## Exercise objective
Return every record verbatim.
Extracted entries: Begin
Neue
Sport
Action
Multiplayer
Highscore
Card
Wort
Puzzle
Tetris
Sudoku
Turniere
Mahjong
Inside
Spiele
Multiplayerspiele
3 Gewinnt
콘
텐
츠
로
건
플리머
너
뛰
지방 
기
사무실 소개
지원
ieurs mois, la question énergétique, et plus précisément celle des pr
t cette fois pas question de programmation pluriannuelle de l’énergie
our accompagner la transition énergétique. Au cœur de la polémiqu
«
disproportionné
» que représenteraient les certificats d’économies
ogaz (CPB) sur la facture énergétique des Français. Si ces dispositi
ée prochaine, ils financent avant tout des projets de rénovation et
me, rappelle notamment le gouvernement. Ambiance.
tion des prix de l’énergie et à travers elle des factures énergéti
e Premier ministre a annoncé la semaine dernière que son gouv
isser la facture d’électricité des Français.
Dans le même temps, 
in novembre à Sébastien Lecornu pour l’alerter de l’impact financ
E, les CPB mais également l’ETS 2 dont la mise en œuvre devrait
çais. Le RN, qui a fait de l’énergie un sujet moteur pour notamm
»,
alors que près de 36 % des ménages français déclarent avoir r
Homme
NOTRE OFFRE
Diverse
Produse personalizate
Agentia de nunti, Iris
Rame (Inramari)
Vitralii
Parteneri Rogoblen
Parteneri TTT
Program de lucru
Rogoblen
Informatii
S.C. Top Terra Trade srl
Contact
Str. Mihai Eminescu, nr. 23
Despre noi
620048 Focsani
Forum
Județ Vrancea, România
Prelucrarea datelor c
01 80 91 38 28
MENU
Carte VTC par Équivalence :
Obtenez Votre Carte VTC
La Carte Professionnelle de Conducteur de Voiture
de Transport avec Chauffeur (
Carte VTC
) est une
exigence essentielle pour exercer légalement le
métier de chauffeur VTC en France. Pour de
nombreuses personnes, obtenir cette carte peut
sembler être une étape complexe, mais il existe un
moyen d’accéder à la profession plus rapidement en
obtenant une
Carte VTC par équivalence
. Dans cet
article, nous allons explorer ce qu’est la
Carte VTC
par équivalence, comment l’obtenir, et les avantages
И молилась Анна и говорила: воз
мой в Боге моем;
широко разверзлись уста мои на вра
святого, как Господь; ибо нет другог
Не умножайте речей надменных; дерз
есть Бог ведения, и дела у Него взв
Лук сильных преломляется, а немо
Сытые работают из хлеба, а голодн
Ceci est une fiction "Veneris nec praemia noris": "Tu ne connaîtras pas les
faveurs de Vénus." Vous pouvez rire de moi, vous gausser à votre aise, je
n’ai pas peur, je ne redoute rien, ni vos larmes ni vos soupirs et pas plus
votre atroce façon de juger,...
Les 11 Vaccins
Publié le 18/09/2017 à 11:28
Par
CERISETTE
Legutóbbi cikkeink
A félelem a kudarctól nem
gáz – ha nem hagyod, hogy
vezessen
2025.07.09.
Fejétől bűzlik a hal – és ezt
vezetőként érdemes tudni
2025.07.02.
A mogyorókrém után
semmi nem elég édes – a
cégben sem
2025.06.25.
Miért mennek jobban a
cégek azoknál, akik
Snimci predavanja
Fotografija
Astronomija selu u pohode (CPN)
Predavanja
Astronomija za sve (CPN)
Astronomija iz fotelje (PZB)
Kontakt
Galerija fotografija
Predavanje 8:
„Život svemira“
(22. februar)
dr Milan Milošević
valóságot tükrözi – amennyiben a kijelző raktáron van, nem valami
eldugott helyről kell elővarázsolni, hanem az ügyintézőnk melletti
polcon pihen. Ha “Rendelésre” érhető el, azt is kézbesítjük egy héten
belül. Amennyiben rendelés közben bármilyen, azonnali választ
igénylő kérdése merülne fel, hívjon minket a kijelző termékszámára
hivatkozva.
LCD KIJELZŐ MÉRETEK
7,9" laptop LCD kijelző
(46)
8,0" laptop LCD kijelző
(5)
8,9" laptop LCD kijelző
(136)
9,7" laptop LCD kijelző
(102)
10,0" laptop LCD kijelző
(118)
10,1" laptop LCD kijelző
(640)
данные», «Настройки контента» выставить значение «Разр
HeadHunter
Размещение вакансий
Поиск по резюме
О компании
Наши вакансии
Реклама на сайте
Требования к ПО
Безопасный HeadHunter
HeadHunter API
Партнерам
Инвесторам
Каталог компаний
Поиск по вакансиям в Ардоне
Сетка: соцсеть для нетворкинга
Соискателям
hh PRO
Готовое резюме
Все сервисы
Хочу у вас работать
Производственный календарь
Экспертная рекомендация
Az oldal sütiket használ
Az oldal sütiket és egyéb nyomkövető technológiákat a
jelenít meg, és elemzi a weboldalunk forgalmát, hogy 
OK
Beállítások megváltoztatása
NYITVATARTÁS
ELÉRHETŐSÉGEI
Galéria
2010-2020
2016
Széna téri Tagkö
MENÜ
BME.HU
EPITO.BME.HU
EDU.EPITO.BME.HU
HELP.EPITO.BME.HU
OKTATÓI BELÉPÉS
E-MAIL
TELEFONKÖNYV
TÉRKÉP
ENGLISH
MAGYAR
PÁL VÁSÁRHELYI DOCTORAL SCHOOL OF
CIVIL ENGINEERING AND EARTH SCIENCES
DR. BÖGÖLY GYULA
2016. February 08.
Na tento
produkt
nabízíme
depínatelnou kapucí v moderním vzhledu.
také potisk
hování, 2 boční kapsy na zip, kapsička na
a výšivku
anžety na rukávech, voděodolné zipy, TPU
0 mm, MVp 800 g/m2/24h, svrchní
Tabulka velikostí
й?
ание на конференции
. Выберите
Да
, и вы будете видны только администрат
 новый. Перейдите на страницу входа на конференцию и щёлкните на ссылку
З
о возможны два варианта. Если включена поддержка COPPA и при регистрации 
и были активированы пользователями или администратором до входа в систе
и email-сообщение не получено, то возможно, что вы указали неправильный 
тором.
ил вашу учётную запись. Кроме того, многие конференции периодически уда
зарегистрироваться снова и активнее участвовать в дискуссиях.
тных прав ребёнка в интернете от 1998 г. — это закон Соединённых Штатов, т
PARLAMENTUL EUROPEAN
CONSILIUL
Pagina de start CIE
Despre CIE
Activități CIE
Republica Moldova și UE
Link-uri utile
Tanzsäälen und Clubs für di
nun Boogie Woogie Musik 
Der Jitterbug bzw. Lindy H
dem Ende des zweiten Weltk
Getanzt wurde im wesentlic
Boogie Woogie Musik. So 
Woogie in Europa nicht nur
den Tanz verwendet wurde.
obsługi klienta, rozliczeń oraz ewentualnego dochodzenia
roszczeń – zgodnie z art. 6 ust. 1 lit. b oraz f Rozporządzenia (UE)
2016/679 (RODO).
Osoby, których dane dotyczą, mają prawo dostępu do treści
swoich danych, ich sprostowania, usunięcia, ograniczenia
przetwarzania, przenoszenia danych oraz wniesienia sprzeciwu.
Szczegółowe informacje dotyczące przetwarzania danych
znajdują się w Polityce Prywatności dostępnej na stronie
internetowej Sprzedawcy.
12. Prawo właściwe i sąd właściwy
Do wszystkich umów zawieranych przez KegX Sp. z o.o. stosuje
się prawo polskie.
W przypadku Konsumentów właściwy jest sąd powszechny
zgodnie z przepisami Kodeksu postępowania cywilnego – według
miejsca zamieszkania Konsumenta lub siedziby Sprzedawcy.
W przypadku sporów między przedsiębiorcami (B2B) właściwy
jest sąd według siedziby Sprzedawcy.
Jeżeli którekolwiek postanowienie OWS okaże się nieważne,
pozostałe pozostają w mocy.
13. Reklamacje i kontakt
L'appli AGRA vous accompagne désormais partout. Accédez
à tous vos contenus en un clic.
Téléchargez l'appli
Extracted entries: End
## Problem solution
Neue
Sport
Action
Multiplayer
Highscore
Card
Wort
Puzzle
Tetris
Sudoku
Turniere
Mahjong
Inside
Spiele
Multiplayerspiele
3 Gewinnt
콘
텐
츠
로
건
플리머
너
뛰
지방 
기
사무실 소개
지원
ieurs mois, la question énergétique, et plus précisément celle des pr
t cette fois pas question de programmation pluriannuelle de l’énergie
our accompagner la transition énergétique. Au cœur de la polémiqu
«
disproportionné
» que représenteraient les certificats d’économies
ogaz (CPB) sur la facture énergétique des Français. Si ces dispositi
ée prochaine, ils financent avant tout des projets de rénovation et
me, rappelle notamment le gouvernement. Ambiance.
tion des prix de l’énergie et à travers elle des factures énergéti
e Premier ministre a annoncé la semaine dernière que son gouv
isser la facture d’électricité des Français.
Dans le même temps, 
in novembre à Sébastien Lecornu pour l’alerter de l’impact financ
E, les CPB mais également l’ETS 2 dont la mise en œuvre devrait
çais. Le RN, qui a fait de l’énergie un sujet moteur pour notamm
»,
alors que près de 36 % des ménages français déclarent avoir r
Homme
NOTRE OFFRE
Diverse
Produse personalizate
Agentia de nunti, Iris
Rame (Inramari)
Vitralii
Parteneri Rogoblen
Parteneri TTT
Program de lucru
Rogoblen
Informatii
S.C. Top Terra Trade srl
Contact
Str. Mihai Eminescu, nr. 23
Despre noi
620048 Focsani
Forum
Județ Vrancea, România
Prelucrarea datelor c
01 80 91 38 28
MENU
Carte VTC par Équivalence :
Obtenez Votre Carte VTC
La Carte Professionnelle de Conducteur de Voiture
de Transport avec Chauffeur (
Carte VTC
) est une
exigence essentielle pour exercer légalement le
métier de chauffeur VTC en France. Pour de
nombreuses personnes, obtenir cette carte peut
sembler être une étape complexe, mais il existe un
moyen d’accéder à la profession plus rapidement en
obtenant une
Carte VTC par équivalence
. Dans cet
article, nous allons explorer ce qu’est la
Carte VTC
par équivalence, comment l’obtenir, et les avantages
И молилась Анна и говорила: воз
мой в Боге моем;
широко разверзлись уста мои на вра
святого, как Господь; ибо нет другог
Не умножайте речей надменных; дерз
есть Бог ведения, и дела у Него взв
Лук сильных преломляется, а немо
Сытые работают из хлеба, а голодн
Ceci est une fiction "Veneris nec praemia noris": "Tu ne connaîtras pas les
faveurs de Vénus." Vous pouvez rire de moi, vous gausser à votre aise, je
n’ai pas peur, je ne redoute rien, ni vos larmes ni vos soupirs et pas plus
votre atroce façon de juger,...
Les 11 Vaccins
Publié le 18/09/2017 à 11:28
Par
CERISETTE
Legutóbbi cikkeink
A félelem a kudarctól nem
gáz – ha nem hagyod, hogy
vezessen
2025.07.09.
Fejétől bűzlik a hal – és ezt
vezetőként érdemes tudni
2025.07.02.
A mogyorókrém után
semmi nem elég édes – a
cégben sem
2025.06.25.
Miért mennek jobban a
cégek azoknál, akik
Snimci predavanja
Fotografija
Astronomija selu u pohode (CPN)
Predavanja
Astronomija za sve (CPN)
Astronomija iz fotelje (PZB)
Kontakt
Galerija fotografija
Predavanje 8:
„Život svemira“
(22. februar)
dr Milan Milošević
valóságot tükrözi – amennyiben a kijelző raktáron van, nem valami
eldugott helyről kell elővarázsolni, hanem az ügyintézőnk melletti
polcon pihen. Ha “Rendelésre” érhető el, azt is kézbesítjük egy héten
belül. Amennyiben rendelés közben bármilyen, azonnali választ
igénylő kérdése merülne fel, hívjon minket a kijelző termékszámára
hivatkozva.
LCD KIJELZŐ MÉRETEK
7,9" laptop LCD kijelző
(46)
8,0" laptop LCD kijelző
(5)
8,9" laptop LCD kijelző
(136)
9,7" laptop LCD kijelző
(102)
10,0" laptop LCD kijelző
(118)
10,1" laptop LCD kijelző
(640)
данные», «Настройки контента» выставить значение «Разр
HeadHunter
Размещение вакансий
Поиск по резюме
О компании
Наши вакансии
Реклама на сайте
Требования к ПО
Безопасный HeadHunter
HeadHunter API
Партнерам
Инвесторам
Каталог компаний
Поиск по вакансиям в Ардоне
Сетка: соцсеть для нетворкинга
Соискателям
hh PRO
Готовое резюме
Все сервисы
Хочу у вас работать
Производственный календарь
Экспертная рекомендация
Az oldal sütiket használ
Az oldal sütiket és egyéb nyomkövető technológiákat a
jelenít meg, és elemzi a weboldalunk forgalmát, hogy 
OK
Beállítások megváltoztatása
NYITVATARTÁS
ELÉRHETŐSÉGEI
Galéria
2010-2020
2016
Széna téri Tagkö
MENÜ
BME.HU
EPITO.BME.HU
EDU.EPITO.BME.HU
HELP.EPITO.BME.HU
OKTATÓI BELÉPÉS
E-MAIL
TELEFONKÖNYV
TÉRKÉP
ENGLISH
MAGYAR
PÁL VÁSÁRHELYI DOCTORAL SCHOOL OF
CIVIL ENGINEERING AND EARTH SCIENCES
DR. BÖGÖLY GYULA
2016. February 08.
Na tento
produkt
nabízíme
depínatelnou kapucí v moderním vzhledu.
také potisk
hování, 2 boční kapsy na zip, kapsička na
a výšivku
anžety na rukávech, voděodolné zipy, TPU
0 mm, MVp 800 g/m2/24h, svrchní
Tabulka velikostí
й?
ание на конференции
. Выберите
Да
, и вы будете видны только администрат
 новый. Перейдите на страницу входа на конференцию и щёлкните на ссылку
З
о возможны два варианта. Если включена поддержка COPPA и при регистрации 
и были активированы пользователями или администратором до входа в систе
и email-сообщение не получено, то возможно, что вы указали неправильный 
тором.
ил вашу учётную запись. Кроме того, многие конференции периодически уда
зарегистрироваться снова и активнее участвовать в дискуссиях.
тных прав ребёнка в интернете от 1998 г. — это закон Соединённых Штатов, т
PARLAMENTUL EUROPEAN
CONSILIUL
Pagina de start CIE
Despre CIE
Activități CIE
Republica Moldova și UE
Link-uri utile
Tanzsäälen und Clubs für di
nun Boogie Woogie Musik 
Der Jitterbug bzw. Lindy H
dem Ende des zweiten Weltk
Getanzt wurde im wesentlic
Boogie Woogie Musik. So 
Woogie in Europa nicht nur
den Tanz verwendet wurde.
obsługi klienta, rozliczeń oraz ewentualnego dochodzenia
roszczeń – zgodnie z art. 6 ust. 1 lit. b oraz f Rozporządzenia (UE)
2016/679 (RODO).
Osoby, których dane dotyczą, mają prawo dostępu do treści
swoich danych, ich sprostowania, usunięcia, ograniczenia
przetwarzania, przenoszenia danych oraz wniesienia sprzeciwu.
Szczegółowe informacje dotyczące przetwarzania danych
znajdują się w Polityce Prywatności dostępnej na stronie
internetowej Sprzedawcy.
12. Prawo właściwe i sąd właściwy
Do wszystkich umów zawieranych przez KegX Sp. z o.o. stosuje
się prawo polskie.
W przypadku Konsumentów właściwy jest sąd powszechny
zgodnie z przepisami Kodeksu postępowania cywilnego – według
miejsca zamieszkania Konsumenta lub siedziby Sprzedawcy.
W przypadku sporów między przedsiębiorcami (B2B) właściwy
jest sąd według siedziby Sprzedawcy.
Jeżeli którekolwiek postanowienie OWS okaże się nieważne,
pozostałe pozostają w mocy.
13. Reklamacje i kontakt
L'appli AGRA vous accompagne désormais partout. Accédez
à tous vos contenus en un clic.
Téléchargez l'appli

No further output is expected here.